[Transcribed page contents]
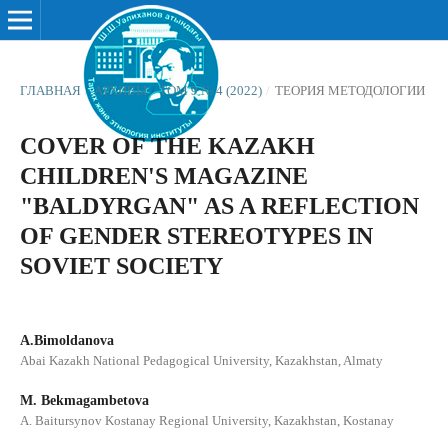
ГЛАВНАЯ
/
АРХИВЫ
/
ТОМ 9 № 4 (2022)
/
ТЕОРИЯ МЕТОДОЛОГИИ
COVER OF THE KAZAKH
CHILDREN'S MAGAZINE
"BALDYRGAN" AS A REFLECTION
OF GENDER STEREOTYPES IN
SOVIET SOCIETY
A.Bimoldanova
Abai Kazakh National Pedagogical University, Kazakhstan, Almaty
M. Bekmagambetova
А. Baitursynov Kostanay Regional University, Kazakhstan, Kostanay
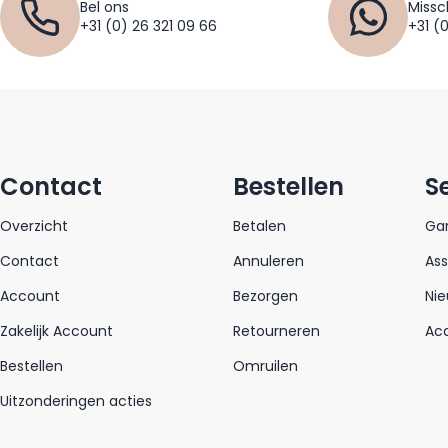
Bel ons
Missc
+31 (0) 26 321 09 66
+31 (
Contact
Bestellen
S
Overzicht
Betalen
Gar
Contact
Annuleren
As
Account
Bezorgen
Nie
Zakelijk Account
Retourneren
Acc
Bestellen
Omruilen
Uitzonderingen acties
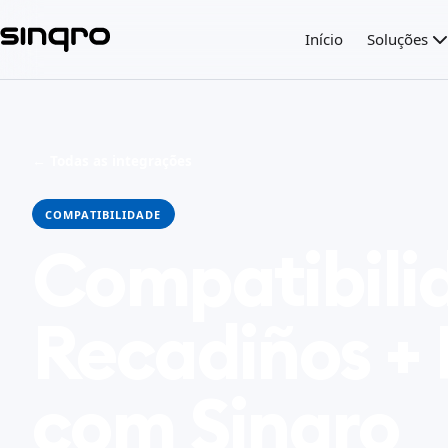
Início
Soluções
← Todas as integrações
COMPATIBILIDADE
Compatibili
Recadiños + 
com Sinqro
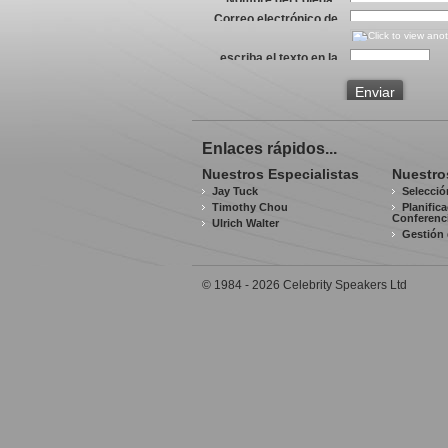
Correo electrónico de
su colega
*
escriba el texto en la
imagen
*
Enviar
Enlaces rápidos...
Nuestros Especialistas
Nuestro
Jay Tuck
Selecció
Timothy Chou
Planific
Conferenc
Ulrich Walter
Gestión 
© 1984 - 2026 Celebrity Speakers Ltd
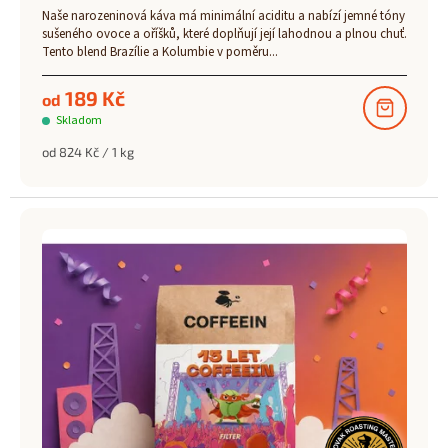
Naše narozeninová káva má minimální aciditu a nabízí jemné tóny
sušeného ovoce a oříšků, které doplňují její lahodnou a plnou chuť.
Tento blend Brazílie a Kolumbie v poměru...
189 Kč
od
Skladom
Měrná
od 824 Kč / 1 kg
cena:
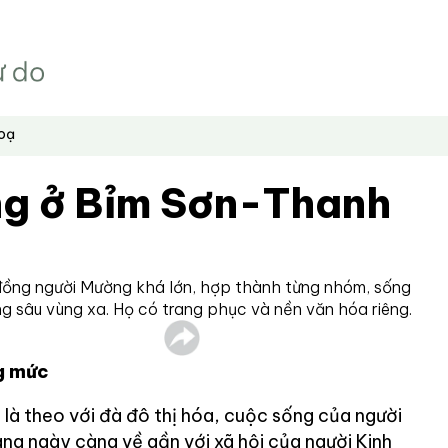
hoạ
g ở Bỉm Sơn-Thanh
ồng người Mường khá lớn, hợp thành từng nhóm, sống
ùng sâu vùng xa. Họ có trang phục và nền văn hóa riêng.
g mức
 là theo với đà đô thị hóa, cuộc sống của người
ng ngày càng về gần với xã hội của người Kinh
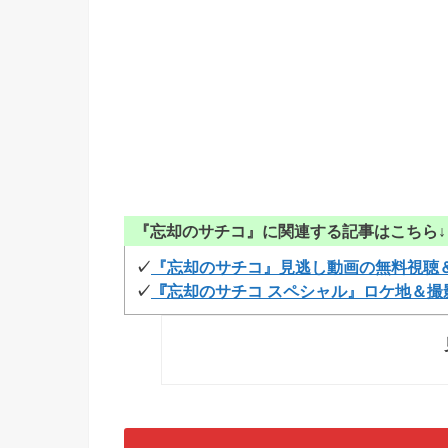
『忘却のサチコ』に関連する記事はこちら↓
✓
『忘却のサチコ』見逃し動画の無料視聴
✓
『忘却のサチコ スペシャル』ロケ地＆撮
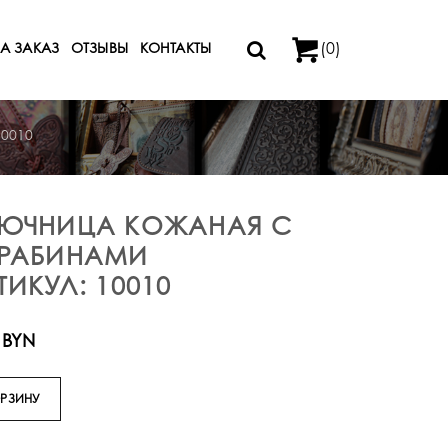
(0)
А ЗАКАЗ
ОТЗЫВЫ
КОНТАКТЫ
10010
ЮЧНИЦА КОЖАНАЯ С
РАБИНАМИ
ТИКУЛ: 10010
 BYN
ОРЗИНУ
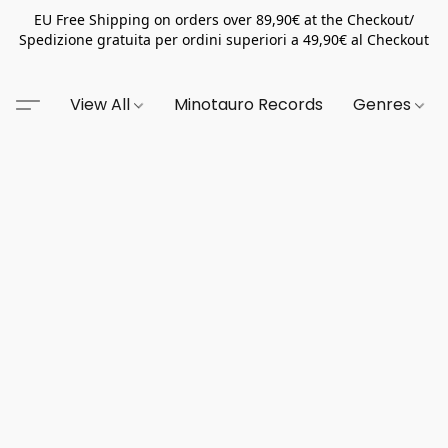
EU Free Shipping on orders over 89,90€ at the Checkout/
Spedizione gratuita per ordini superiori a 49,90€ al Checkout
View All
Minotauro Records
Genres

- ASSIGNMENT
Reproduce the rows from the line with "Correo electrónico de" up to and including the line with "Celebrity Speakers Ltd", swapping "Enviar" for "Mandar" and leaving everything else as it is.

- SOLVED PROBLEM
Correo electrónico de
su colega
*
escriba el texto en la
imagen
*
Mandar
Enlaces rápidos...
Nuestros Especialistas
Nuestro
Jay Tuck
Selecció
Timothy Chou
Planific
Conferenc
Ulrich Walter
Gestión 
© 1984 - 2026 Celebrity Speakers Ltd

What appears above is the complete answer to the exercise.